There it is, the catch, the separation. Questions are drifting like when and how long and how will I know but he doesn’t ask any of them; just leans in to press a chaste kiss to the corner of Daniel’s mouth, and it feels like kissing nothing more substantial than warm spring air.

“Regret never doing that,” he whispers, voice cracking apart to be held so low.

“Now you’ve done it,” Daniel says, and he smiles, warm and empty of questions. There’s no time to ask where this came from or how long it’d been harbored. Only now is important. “Nothing to regret anymore, right?” he says, and he clasps the back of Walter’s neck like he has on a dozen better nights, a dozen victories held sacred in the darkest city spaces.

“Suppose not.” There’s something bright leaking around the edges of his vision, brighter than the sun, but it’s getting no closer. “How much time do I have?”

“It varies a lot. I think it depends on you being ready.”

On the embankment below them, the red is starting to blacken in the cold, symmetric against the white.

“…could be here a while.”

Daniel laughs, and for the first time in a day, it feels honest. “That’s okay. Benefit of already being dead, you can’t freeze to death.”

“Ms. Juspeczyk–”

“–knows full well that I just watched my best friend exploded in the snow.” There’s a catch in his voice, and it sounds like it hurts. Walter barely notices; he’s stuck on the words. “I think she’ll understand if I need some time to myself, here.”

Walter nods. Shifts to lean against Daniel and meets no resistance, feels an arm settle around his shoulders and draw him in and for a second he almost forgets that he has no shoulders, no weight to press against Daniel’s side.

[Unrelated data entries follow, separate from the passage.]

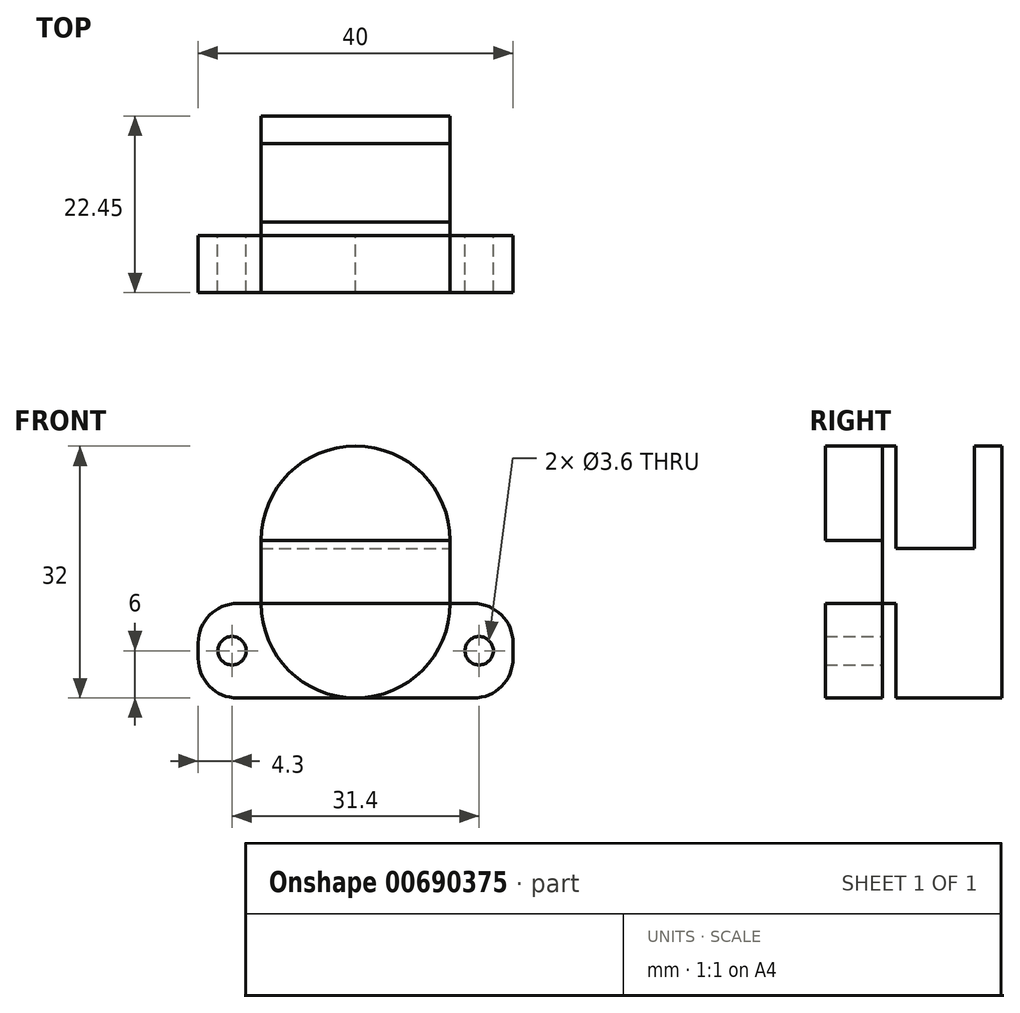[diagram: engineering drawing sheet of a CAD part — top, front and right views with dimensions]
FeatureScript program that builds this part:
annotation { "Feature Type Name" : "Feature", "Feature Type Description" : "" }
export const myFeature = defineFeature(function(context is Context, id is Id, definition is map)
    precondition{}
    {
        {
            var Q0;
            Q0=qCreatedBy(makeId("Front.planeOp"),FACE);
            var sketch = newSketch(context, id + "F0", { "sketchPlane" : qUnion([Q0])});
            skLineSegment(sketch, "E0.bottom", {"start": v(-20, 12) * mm, "end": v(20, 12) * mm});
            skLineSegment(sketch, "E0.top", {"start": v(-20, 0) * mm, "end": v(20, 0) * mm});
            skLineSegment(sketch, "E0.left", {"start": v(-20, 12) * mm, "end": v(-20, 0) * mm});
            skLineSegment(sketch, "E0.right", {"start": v(20, 12) * mm, "end": v(20, 0) * mm});
            skLineSegment(sketch, "E1", {"start": v(0, 20.86) * mm, "end": v(0, -29.6) * mm, "construction": true});
            skLineSegment(sketch, "E2", {"start": v(-12, 20) * mm, "end": v(12, 20) * mm});
            skArc(sketch, "E3", {"start": v(12, 20) * mm, "mid": v(0, 32) * mm, "end": v(-12, 20) * mm});
            skPoint(sketch, "E3.third.point", {"position": v(0, 32) * mm});
            skPoint(sketch, "E4.MirrorP", {"position": v(0, -26) * mm});
            skLineSegment(sketch, "E5", {"start": v(-12, 20) * mm, "end": v(-12, 12) * mm});
            skLineSegment(sketch, "E6", {"start": v(12, 20) * mm, "end": v(12, 12) * mm});
            skLineSegment(sketch, "E7", {"start": v(-31.4, 16) * mm, "end": v(45.65, 16) * mm, "construction": true});
            skLineSegment(sketch, "E8.MirrorCS", {"start": v(-12, 12) * mm, "end": v(12, 12) * mm});
            skArc(sketch, "E9.MirrorCS", {"start": v(12, 12) * mm, "mid": v(0, 0) * mm, "end": v(-12, 12) * mm});
            skSolve(sketch);
        }
        {
            var Q0;
            {var subQ0=sQuery(id+"F0.wireOp",EDGE,"E0.right");Q0=makeQuery(id+"F0.imprint","IMPRINT",FACE,{"disambiguationData":[TD([[makeQuery(id+"F0.imprint","IMPRINT",EDGE,{"derivedFrom":subQ0}),-1.0]])]});}
            var Q1;
            {var subQ0=sQuery(id+"F0.wireOp",EDGE,"E8.MirrorCS");Q1=makeQuery(id+"F0.imprint","IMPRINT",FACE,{"disambiguationData":[TD([[makeQuery(id+"F0.imprint","IMPRINT",EDGE,{"derivedFrom":subQ0}),-1.0]])]});}
            var Q2;
            {var subQ0=sQuery(id+"F0.wireOp",EDGE,"E0.left");Q2=makeQuery(id+"F0.imprint","IMPRINT",FACE,{"disambiguationData":[TD([[makeQuery(id+"F0.imprint","IMPRINT",EDGE,{"derivedFrom":subQ0}),1.0]])]});}
            var Q3;
            Q3=makeQuery(id+"F0.imprint","IMPRINT",FACE,{"disambiguationData":[TD([[makeQuery(id+"F0.imprint","IMPRINT",EDGE,{"derivedFrom":sQuery(id+"F0.wireOp",EDGE,"E2")}),1.0]])]});
            extrude(context, id + "F1", {"entities" : qUnion([Q0, Q1, Q2, Q3]), "depth" : 7.25 * mm, "offsetDistance" : 25 * mm});
        }
        {
            var Q0;
            Q0=makeQuery(id+"F0.imprint","IMPRINT",FACE,{"disambiguationData":[TD([[makeQuery(id+"F0.imprint","IMPRINT",EDGE,{"derivedFrom":sQuery(id+"F0.wireOp",EDGE,"E2")}),1.0]])]});
            var Q1;
            Q1=makeQuery(id+"F0.imprint","IMPRINT",FACE,{"disambiguationData":[TD([[makeQuery(id+"F0.imprint","IMPRINT",EDGE,{"derivedFrom":sQuery(id+"F0.wireOp",EDGE,"E2")}),-1.0]])]});
            var Q2;
            {var subQ0=sQuery(id+"F0.wireOp",EDGE,"E8.MirrorCS");Q2=makeQuery(id+"F0.imprint","IMPRINT",FACE,{"disambiguationData":[TD([[makeQuery(id+"F0.imprint","IMPRINT",EDGE,{"derivedFrom":subQ0}),-1.0]])]});}
            extrude(context, id + "F2", {"entities" : qUnion([Q0, Q1, Q2]), "oppositeDirection" : true, "depth" : 1.7 * mm, "offsetDistance" : 25 * mm});
        }
        {
            var Q0;
            Q0=makeQuery(id+"F2.opExtrude","CAP_FACE",FACE,{"disambiguationData":[OSD([sQuery(id+"F0.wireOp",EDGE,"E3"),sQuery(id+"F0.wireOp",EDGE,"E5"),sQuery(id+"F0.wireOp",EDGE,"E6"),sQuery(id+"F0.wireOp",EDGE,"E9.MirrorCS")])],"isStart":false});
            var sketch = newSketch(context, id + "F3", { "sketchPlane" : qUnion([Q0])});
            skLineSegment(sketch, "E10.0", {"start": v(12, 12) * mm, "end": v(-12, 12) * mm});
            skArc(sketch, "E10.1", {"start": v(-12, 12) * mm, "mid": v(0, 0) * mm, "end": v(12, 12) * mm});
            skSolve(sketch);
        }
        {
            var Q0;
            Q0=qSketchRegion(id+"F3",true);
            extrude(context, id + "F4", {"entities" : qUnion([Q0]), "operationType" : NewBodyOperationType.ADD, "depth" : 10 * mm, "offsetDistance" : 25 * mm});
        }
        {
            var Q0;
            Q0=makeQuery(id+"F4.opExtrude","CAP_FACE",FACE,{"disambiguationData":[OSD([sQuery(id+"F3.wireOp",EDGE,"E10.0"),sQuery(id+"F3.wireOp",EDGE,"E10.1")])],"isStart":false});
            var sketch = newSketch(context, id + "F5", { "sketchPlane" : qUnion([Q0])});
            skLineSegment(sketch, "E11.0", {"start": v(-12, 20) * mm, "end": v(-12, 12) * mm});
            skLineSegment(sketch, "E11.1", {"start": v(12, 20) * mm, "end": v(12, 12) * mm});
            skArc(sketch, "E11.2", {"start": v(-12, 20) * mm, "mid": v(0, 32) * mm, "end": v(12, 20) * mm});
            skArc(sketch, "E11.3", {"start": v(-12, 12) * mm, "mid": v(0, 0) * mm, "end": v(12, 12) * mm});
            skSolve(sketch);
        }
        {
            var Q0;
            Q0=qSketchRegion(id+"F5",true);
            extrude(context, id + "F6", {"entities" : qUnion([Q0]), "operationType" : NewBodyOperationType.ADD, "depth" : 3.5 * mm, "offsetDistance" : 25 * mm});
        }
        {
            var Q0;
            Q0=makeQuery(id+"F1.opExtrude","SWEPT_EDGE",EDGE,{"disambiguationData":[OSD([sQuery(id+"F0.wireOp",EDGE,"E0.bottom"),sQuery(id+"F0.wireOp",EDGE,"E0.left")])]});
            var Q1;
            Q1=makeQuery(id+"F1.opExtrude","SWEPT_EDGE",EDGE,{"disambiguationData":[OSD([sQuery(id+"F0.wireOp",EDGE,"E0.top"),sQuery(id+"F0.wireOp",EDGE,"E0.left")])]});
            var Q2;
            Q2=makeQuery(id+"F1.opExtrude","SWEPT_EDGE",EDGE,{"disambiguationData":[OSD([sQuery(id+"F0.wireOp",EDGE,"E0.bottom"),sQuery(id+"F0.wireOp",EDGE,"E0.right")])]});
            var Q3;
            Q3=makeQuery(id+"F1.opExtrude","SWEPT_EDGE",EDGE,{"disambiguationData":[OSD([sQuery(id+"F0.wireOp",EDGE,"E0.top"),sQuery(id+"F0.wireOp",EDGE,"E0.right")])]});
            fillet(context, id + "F7", {"entities" : qUnion([Q0, Q1, Q2, Q3]), "radius" : 5 * mm, "tangentPropagation" : true, "allowEdgeOverflow" : false});
        }
        {
            var Q0;
            {var subQ0=sQuery(id+"F0.wireOp",EDGE,"E0.right");Q0=makeQuery(id+"F0.imprint","IMPRINT",FACE,{"disambiguationData":[TD([[makeQuery(id+"F0.imprint","IMPRINT",EDGE,{"derivedFrom":subQ0}),-1.0]])]});}
            var sketch = newSketch(context, id + "F8", { "sketchPlane" : qUnion([Q0])});
            skCircle(sketch, "E12", {"center": v(15.7, 6) * mm, "radius": 1.8 * mm});
            skCircle(sketch, "E13.MirrorC", {"center": v(-15.7, 6) * mm, "radius": 1.8 * mm});
            skLineSegment(sketch, "E14", {"start": v(17.5, 10.05) * mm, "end": v(17.5, -2.1) * mm, "construction": true});
            skLineSegment(sketch, "E15.MirrorCS", {"start": v(-17.5, 10.05) * mm, "end": v(-17.5, -2.1) * mm, "construction": true});
            skLineSegment(sketch, "E16", {"start": v(-21.54, 6) * mm, "end": v(20.26, 6) * mm, "construction": true});
            skSolve(sketch);
        }
        {
            var Q0;
            Q0=sQuery(id+"F8.wireOp",VERTEX,"E12.center");
            var Q1;
            Q1=sQuery(id+"F8.wireOp",VERTEX,"E13.MirrorC.center");
            var Q2;
            Q2=makeQuery(id+"F1.opExtrude","SWEPT_BODY",BODY,{"disambiguationData":[OSD([sQuery(id+"F0.wireOp",EDGE,"E0.bottom"),sQuery(id+"F0.wireOp",EDGE,"E0.top"),sQuery(id+"F0.wireOp",EDGE,"E0.left"),sQuery(id+"F0.wireOp",EDGE,"E0.right"),sQuery(id+"F0.wireOp",EDGE,"E8.MirrorCS")])]});
            hole(context, id + "F9", {"style" : HoleStyle.SIMPLE, "endStyle" : HoleEndStyle.THROUGH, "oppositeDirection" : true, "holeDiameter" : 3.6 * mm, "majorDiameter" : 5 * mm, "isTappedThrough" : true, "tappedDepth" : 12 * mm, "tapClearance" : 3, "locations" : qUnion([Q0, Q1]), "scope" : qUnion([Q2])});
        }
        {
            var Q0;
            Q0=makeQuery(id+"F4.opExtrude","SWEPT_FACE",FACE,{"disambiguationData":[OSD([sQuery(id+"F3.wireOp",EDGE,"E10.0")])]});
            extrude(context, id + "F10", {"entities" : qUnion([Q0]), "operationType" : NewBodyOperationType.ADD, "depth" : 7 * mm, "offsetDistance" : 25 * mm});
        }
    });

A hand runs through his non-existent hair. “Hey, do you mind if I keep this?” Daniel asks, holding the hat up in front of them.

Walter tries to answer, he really does; but for no longer being a real body it’s frustratingly uncooperative, and his throat is too tight to allow for speech. So he just shakes his head: No, he doesn’t mind, he’s never minded, Daniel’s hands and face and voice in his life a long-ago forgiven intrusion.

Daniel sets the hat on his own head for safekeeping. It doesn’t fit. “You know,” he says, careful. “In eighty-seven years, I don’t think I’ve ever had anyone else I could really call a friend. I spent every night we were partners terrified you’d show up on the next night’s list, you should have seen what a wreck I was. You got under my skin, man. I don’t know how but…”

And he might trail off there or he might not, but Walter can’t tell because there’s a wind in his head and it’s getting louder, and he presses his eyes closed against it, holds onto this breathing construct of hope and regret for all he’s worth until he feels it starting to dissolve, run through his fingers like sunlight.

When he opens his eyes again, all he sees is white.